It’s been a few weeks since our return to United States, and we are happy to be home. I was reunited with my precious baby angel, a.k.a. The Cat, and our little family is currently camped out at an extended stay hotel in a business park in Jacksonville. After the excitement of traveling the world, we plopped ourselves in the dreariest place imaginable. This is always the worst part of the move, the part I hate and the part I am always eager to move quickly past. It feels likes weeks and weeks of suitcases and fast food and cramped living. But there is a bright future on our horizon, and it consists of many adventures that I am more than looking forward too. We move into our house next week, and I couldn’t be more excited!
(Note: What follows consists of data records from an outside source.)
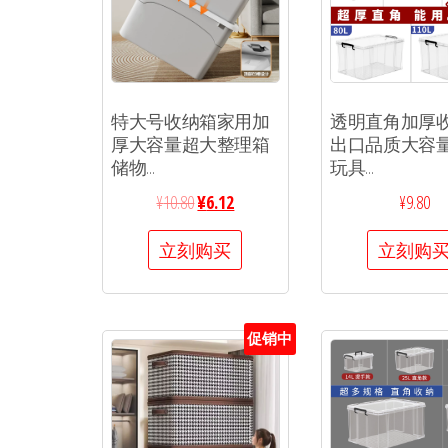
特大号收纳箱家用加
透明直角加厚
厚大容量超大整理箱
出口品质大容
储物...
玩具...
¥
10.80
¥
6.12
¥
9.80
立刻购买
立刻购
促销中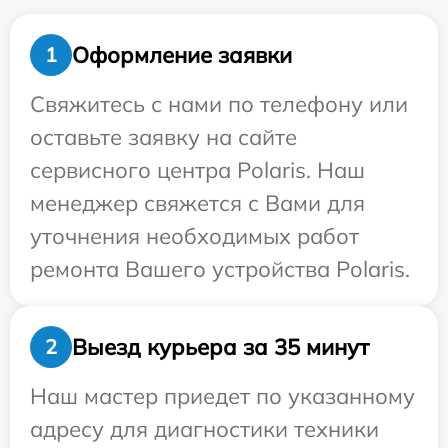
Оформление заявки
1
Свяжитесь с нами по телефону или
оставьте заявку на сайте
сервисного центра Polaris. Наш
менеджер свяжется с Вами для
уточнения необходимых работ
ремонта Вашего устройства Polaris.
Выезд курьера за 35 минут
2
Наш мастер приедет по указанному
адресу для диагностики техники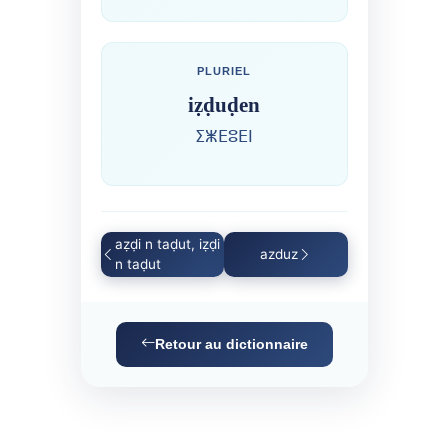
PLURIEL
iẓḍuḍen
ⵉⵥⴹⵓⴹⵏ
aẓḍi n taḍut, iẓḍi
azduz
n taḍut
Retour au dictionnaire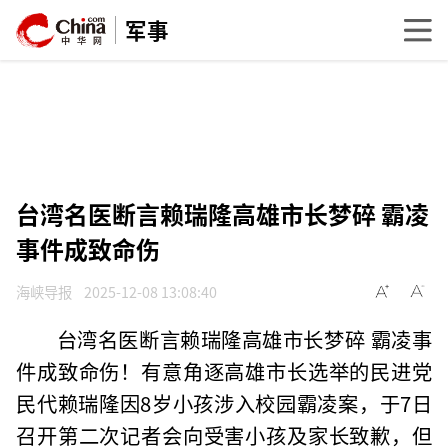
军事
台湾名医断言赖瑞隆高雄市长梦碎 霸凌
事件成致命伤
海峡导报
2025-12-08 13:08:40
台湾名医断言赖瑞隆高雄市长梦碎 霸凌事
件成致命伤！有意角逐高雄市长选举的民进党
民代赖瑞隆因8岁小孩涉入校园霸凌案，于7日
召开第二次记者会向受害小孩及家长致歉，但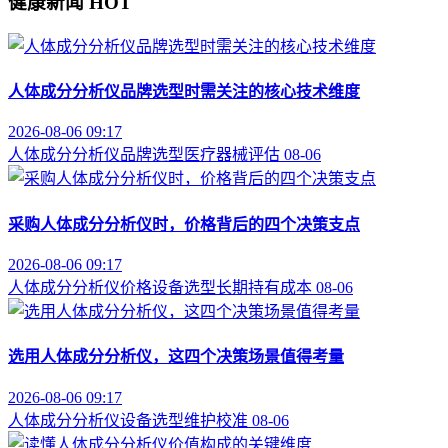
健康新闻
HOT
人体成分分析仪品牌选型时需关注的核心技术维度
2026-08-06 09:17
人体成分分析仪
品牌选型
医疗器械评估
08-06
采购人体成分分析仪时，价格背后的四个决策支点
2026-08-06 09:17
人体成分分析仪价格
设备选型
长期持有成本
08-06
选用人体成分分析仪，这四个决策场景值得考量
2026-08-06 09:17
人体成分分析仪
设备选型
维护校准
08-06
Upon returning to America, I find that there are many things to get readjusted to, many strange and disappointing behaviors among Americans that I had forgotten about as well as many pleasant surprises and conveniences about life in the United States.
I have been reminded about the tendency of people to pilfer things. For example, we bought a used car and our dealer informed us he has been keeping only 1/8 a tank of gas in the car because hoodlums will come at night and siphon his gas. We left our car, named Nora, in a parking lot and some of our registration stickers had been scraped upon in an attempt to take them. Our friend had a headlight cover stolen from her car. What?! Seriously?! Things I would never even imagine to steal are stolen here, so keep an eye out.
Barnes and Noble has a paranormal teen romance section, full of vampire and werwolf and ghost romance apparently. I was surprised that the Twilight phenomenon has so penetrated contemporary literature as to warrant its own section in the bookstore.
Organic food is everywhere! I have a Whole Foods! And not only that, but a slew of other natural markets. Expensive, yes, but not many can touch the expense of living in Japan. It’s trendy to be healthy and natural, and while that may make some people cynical, it makes me happy to think that we have some choices about what we eat.
People are super friendly. I mean that people talk to you. Servers, cashiers, and people in line all ask about your day. When you walk by people on the street, they smile. When you are in an elevator, people say hi. It might just be a by-product of living in the South, but I’ve been so surprised at how ready people are to chit-chat. You know how I love to chit-chat, thus revealing that America is where I’m from. This propensity for conversation is something I have missed, and one of the biggest reasons I’m happy to be back.
Last but not least, for the first time in six years I reside in the same time zone as my parents and a good number of my friends. I’ve enjoyed having conversations with my family and friends at a time that is normal, convenient, and lacks the usual math skills I require to make a phone call to another time zone. Even better, the holidays are coming and we are able to be home together for them for the first time in years. It’s a wonderful feeling to be home.